Last year, back when going to a gardening center was a totally normal and not at all potentially life-threatening activity, I purchased and then planted five perennial flowers. I don’t know what type they are and three of them died within a few months. Two plants, the ones with white flowers, not only made it through the winter but are now bursting with new blooms. Their endurance and resurgence, coupled with the loss of the others, is a reminder that there is a seasonality to our lives that is not fully predictable. I still can’t fully discern what lines the boundary of gratitude and grief, of loss and life, but I’m sitting with awareness of it today. What symbolizes this edge for you?
After a difficult week, I treated myself to a bouquet of orange tulips today. It got rather smashed in my grocery cart and I felt a resonance with the juxtaposition of harm alongside brightness. Aside from the anticipation of fully experiencing their beauty when they open, I am appreciative of the hint of spring weather they offer. What has warmed your day? What is your favorite flower?
As a person affected by multiple chronic physical and mental health conditions, including trigemnial neuralgia, complex PTSD, neck and arm radiculopathy and an undiagnosed systemic illness that has left me dehydrated and exhausted after multiple episodes last night that included digestive distress, fainting and low body temperature, I have no spoons to give today. The daily chores that must be completed to keep me fed and my house cleaned seem significantly more insurmountable than they do when my physical state is healthier. Taking time to engage in a simple pleasure on a day like today is another task rather than a bright moment of joy, but I felt determined to persist as I know giving up when I feel like this will only restart a cycle of depression.

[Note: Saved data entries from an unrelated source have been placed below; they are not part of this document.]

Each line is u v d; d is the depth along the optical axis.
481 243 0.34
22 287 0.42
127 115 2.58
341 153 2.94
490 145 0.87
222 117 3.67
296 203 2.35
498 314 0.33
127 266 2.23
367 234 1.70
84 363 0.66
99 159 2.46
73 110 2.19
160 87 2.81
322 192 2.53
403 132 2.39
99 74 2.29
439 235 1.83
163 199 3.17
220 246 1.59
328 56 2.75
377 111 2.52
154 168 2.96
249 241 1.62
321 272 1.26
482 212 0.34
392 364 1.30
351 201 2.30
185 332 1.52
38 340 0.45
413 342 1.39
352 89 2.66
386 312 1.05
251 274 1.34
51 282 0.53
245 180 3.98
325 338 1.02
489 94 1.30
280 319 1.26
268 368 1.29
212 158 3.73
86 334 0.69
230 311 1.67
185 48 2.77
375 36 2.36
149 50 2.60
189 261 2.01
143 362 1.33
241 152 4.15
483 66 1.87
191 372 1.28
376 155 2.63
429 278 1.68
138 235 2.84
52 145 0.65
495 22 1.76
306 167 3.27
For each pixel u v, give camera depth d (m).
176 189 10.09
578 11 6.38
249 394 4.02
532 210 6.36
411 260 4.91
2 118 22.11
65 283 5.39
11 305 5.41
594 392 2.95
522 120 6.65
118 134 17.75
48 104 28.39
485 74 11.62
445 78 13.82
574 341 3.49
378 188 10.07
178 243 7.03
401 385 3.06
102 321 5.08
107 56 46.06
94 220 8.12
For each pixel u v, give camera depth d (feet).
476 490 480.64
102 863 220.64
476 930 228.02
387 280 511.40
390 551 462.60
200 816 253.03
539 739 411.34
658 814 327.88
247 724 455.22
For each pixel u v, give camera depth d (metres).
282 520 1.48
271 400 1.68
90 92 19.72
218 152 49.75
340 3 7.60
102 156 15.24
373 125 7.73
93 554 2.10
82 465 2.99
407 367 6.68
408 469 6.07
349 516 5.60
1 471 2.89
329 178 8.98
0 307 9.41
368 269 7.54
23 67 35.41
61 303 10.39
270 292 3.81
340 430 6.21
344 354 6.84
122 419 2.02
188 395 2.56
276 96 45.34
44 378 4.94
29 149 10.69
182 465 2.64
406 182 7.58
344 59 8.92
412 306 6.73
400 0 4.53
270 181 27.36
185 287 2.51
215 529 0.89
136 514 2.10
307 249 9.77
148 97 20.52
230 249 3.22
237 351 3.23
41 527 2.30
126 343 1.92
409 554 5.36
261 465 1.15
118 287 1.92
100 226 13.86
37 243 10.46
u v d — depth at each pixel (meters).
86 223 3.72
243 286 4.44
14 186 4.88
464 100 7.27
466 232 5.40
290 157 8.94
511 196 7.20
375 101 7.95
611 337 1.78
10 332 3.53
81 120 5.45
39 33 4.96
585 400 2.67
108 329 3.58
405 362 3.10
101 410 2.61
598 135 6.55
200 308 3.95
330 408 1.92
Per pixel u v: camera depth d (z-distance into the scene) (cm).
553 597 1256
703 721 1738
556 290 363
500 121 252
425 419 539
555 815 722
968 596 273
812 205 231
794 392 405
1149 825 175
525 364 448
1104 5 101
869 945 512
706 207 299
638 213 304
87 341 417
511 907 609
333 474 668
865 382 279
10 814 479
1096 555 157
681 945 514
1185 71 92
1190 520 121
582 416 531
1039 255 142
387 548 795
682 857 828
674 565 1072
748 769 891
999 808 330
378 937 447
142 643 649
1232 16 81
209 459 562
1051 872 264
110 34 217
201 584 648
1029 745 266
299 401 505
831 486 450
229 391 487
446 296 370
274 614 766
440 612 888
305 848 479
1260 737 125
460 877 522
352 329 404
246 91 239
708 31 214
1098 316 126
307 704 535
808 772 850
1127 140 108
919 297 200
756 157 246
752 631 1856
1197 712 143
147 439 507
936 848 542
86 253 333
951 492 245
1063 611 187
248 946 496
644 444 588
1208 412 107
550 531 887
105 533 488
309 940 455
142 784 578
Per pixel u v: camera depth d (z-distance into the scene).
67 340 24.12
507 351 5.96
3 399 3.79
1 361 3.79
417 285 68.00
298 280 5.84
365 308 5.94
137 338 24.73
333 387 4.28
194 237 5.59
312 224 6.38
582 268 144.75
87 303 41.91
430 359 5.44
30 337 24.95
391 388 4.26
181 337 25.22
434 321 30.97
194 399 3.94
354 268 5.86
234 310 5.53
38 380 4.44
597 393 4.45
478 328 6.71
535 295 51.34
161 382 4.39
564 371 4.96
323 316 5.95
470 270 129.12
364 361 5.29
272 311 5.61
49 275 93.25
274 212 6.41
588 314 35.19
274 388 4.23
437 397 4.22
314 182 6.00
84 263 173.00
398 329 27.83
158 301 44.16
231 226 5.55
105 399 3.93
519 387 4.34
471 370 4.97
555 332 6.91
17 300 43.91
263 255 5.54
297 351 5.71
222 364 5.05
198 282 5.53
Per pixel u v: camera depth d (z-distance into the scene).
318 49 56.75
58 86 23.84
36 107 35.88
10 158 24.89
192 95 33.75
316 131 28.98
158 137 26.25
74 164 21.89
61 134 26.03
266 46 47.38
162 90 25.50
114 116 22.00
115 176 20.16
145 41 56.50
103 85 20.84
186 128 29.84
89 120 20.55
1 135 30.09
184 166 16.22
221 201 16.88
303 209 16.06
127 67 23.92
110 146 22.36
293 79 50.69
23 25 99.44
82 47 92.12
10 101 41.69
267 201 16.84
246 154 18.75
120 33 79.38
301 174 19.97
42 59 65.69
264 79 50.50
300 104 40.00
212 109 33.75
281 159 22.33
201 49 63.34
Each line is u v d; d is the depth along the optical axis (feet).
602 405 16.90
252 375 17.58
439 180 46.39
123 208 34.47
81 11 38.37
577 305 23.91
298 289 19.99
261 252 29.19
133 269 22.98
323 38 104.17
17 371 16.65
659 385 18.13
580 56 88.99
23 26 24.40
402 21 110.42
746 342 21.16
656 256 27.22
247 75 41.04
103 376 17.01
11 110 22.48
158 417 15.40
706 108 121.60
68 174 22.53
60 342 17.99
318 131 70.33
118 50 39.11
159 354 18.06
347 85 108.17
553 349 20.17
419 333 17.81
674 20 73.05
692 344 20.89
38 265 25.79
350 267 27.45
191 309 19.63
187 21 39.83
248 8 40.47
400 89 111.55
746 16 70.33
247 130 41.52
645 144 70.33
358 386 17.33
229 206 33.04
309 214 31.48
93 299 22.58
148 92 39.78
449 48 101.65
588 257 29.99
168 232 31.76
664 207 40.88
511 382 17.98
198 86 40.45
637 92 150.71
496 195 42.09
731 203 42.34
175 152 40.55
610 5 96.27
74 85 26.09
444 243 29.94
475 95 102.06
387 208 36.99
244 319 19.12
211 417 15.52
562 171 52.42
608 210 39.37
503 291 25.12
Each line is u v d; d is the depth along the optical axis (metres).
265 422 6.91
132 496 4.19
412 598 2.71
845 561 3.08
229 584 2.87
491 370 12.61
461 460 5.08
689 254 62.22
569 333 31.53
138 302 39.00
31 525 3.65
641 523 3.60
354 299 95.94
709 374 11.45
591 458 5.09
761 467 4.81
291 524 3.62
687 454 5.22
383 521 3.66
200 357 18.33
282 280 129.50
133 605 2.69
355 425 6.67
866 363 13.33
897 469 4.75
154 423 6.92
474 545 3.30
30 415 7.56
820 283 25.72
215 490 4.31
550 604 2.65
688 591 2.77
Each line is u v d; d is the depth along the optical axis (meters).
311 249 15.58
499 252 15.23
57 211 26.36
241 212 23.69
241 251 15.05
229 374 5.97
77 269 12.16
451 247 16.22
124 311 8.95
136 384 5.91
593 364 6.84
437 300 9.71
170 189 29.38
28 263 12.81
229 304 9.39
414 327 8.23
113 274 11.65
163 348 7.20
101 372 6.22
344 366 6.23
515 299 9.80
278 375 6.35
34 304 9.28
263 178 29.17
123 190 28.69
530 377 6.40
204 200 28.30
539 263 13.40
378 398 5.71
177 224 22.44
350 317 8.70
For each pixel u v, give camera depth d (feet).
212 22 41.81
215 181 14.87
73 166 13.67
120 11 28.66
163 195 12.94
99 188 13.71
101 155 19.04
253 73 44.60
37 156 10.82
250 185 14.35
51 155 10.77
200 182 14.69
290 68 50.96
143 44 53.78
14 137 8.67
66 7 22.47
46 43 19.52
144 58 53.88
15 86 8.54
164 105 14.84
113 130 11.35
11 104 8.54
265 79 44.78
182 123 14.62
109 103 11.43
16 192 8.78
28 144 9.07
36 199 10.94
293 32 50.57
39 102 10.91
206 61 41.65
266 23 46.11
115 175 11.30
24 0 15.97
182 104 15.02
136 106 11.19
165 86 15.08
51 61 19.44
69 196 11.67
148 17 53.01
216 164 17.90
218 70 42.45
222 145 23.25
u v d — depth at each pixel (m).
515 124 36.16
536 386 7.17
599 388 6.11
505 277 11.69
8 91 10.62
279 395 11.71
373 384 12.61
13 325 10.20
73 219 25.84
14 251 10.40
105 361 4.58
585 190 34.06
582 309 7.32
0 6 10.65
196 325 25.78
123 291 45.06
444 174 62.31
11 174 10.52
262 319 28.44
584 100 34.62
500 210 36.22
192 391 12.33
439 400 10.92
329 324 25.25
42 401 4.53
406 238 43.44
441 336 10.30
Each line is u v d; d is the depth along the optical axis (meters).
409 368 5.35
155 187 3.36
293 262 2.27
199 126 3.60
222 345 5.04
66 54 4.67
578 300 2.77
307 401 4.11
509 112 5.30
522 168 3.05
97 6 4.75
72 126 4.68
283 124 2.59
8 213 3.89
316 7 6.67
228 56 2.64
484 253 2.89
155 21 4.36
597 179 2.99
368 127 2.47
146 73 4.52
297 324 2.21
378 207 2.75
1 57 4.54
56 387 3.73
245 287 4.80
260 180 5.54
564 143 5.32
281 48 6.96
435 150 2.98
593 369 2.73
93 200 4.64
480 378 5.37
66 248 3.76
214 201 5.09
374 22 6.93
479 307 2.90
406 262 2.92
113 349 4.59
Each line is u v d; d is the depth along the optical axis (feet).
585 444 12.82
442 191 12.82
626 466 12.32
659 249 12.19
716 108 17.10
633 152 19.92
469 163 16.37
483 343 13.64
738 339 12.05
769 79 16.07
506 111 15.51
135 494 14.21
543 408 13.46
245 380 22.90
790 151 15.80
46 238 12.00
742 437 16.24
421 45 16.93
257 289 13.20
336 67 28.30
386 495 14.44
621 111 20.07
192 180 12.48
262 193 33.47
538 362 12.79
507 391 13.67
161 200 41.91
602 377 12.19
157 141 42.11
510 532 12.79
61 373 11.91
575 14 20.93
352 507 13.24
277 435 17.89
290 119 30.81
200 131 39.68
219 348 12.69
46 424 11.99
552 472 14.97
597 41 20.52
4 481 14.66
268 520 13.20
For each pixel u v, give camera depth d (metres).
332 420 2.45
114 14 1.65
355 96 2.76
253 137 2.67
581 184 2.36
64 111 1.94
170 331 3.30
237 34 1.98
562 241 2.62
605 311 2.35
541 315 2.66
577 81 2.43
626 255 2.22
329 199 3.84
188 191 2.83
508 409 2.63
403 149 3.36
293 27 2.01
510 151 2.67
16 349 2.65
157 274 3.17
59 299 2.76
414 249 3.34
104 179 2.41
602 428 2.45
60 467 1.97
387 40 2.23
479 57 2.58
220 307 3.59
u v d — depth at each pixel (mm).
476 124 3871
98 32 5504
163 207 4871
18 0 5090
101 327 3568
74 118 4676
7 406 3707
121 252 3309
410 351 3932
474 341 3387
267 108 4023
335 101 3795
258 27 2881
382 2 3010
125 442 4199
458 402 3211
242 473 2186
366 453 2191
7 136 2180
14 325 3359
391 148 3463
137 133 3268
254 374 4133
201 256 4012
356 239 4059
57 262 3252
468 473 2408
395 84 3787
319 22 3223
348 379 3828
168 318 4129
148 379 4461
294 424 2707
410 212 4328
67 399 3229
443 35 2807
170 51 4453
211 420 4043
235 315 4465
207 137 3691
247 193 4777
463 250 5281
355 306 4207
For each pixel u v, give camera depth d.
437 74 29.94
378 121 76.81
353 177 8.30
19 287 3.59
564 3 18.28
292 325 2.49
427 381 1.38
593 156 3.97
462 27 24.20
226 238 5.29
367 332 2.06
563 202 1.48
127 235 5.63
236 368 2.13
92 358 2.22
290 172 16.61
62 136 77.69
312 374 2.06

As I use my Simple Pleasures cards, I am giving myself permission to adjust their instructions to a certain extent. Today’s draw was actually to buy up to five dollars in lottery tickets, but I know the excited anticipation they could perhaps bring would be missing with me feeling as sick as I am. Instead, I decided to use the money to buy myself flowers, which have a coalescence connotation which feels appropriate to my current state. I like the fact that they will last at least half a week and will continue to uplift my spirit as they fully blossom. Everyone deserves to have the ability to engage in self-care when they are feeling down; I am grateful for the privilege of being able to do so for myself.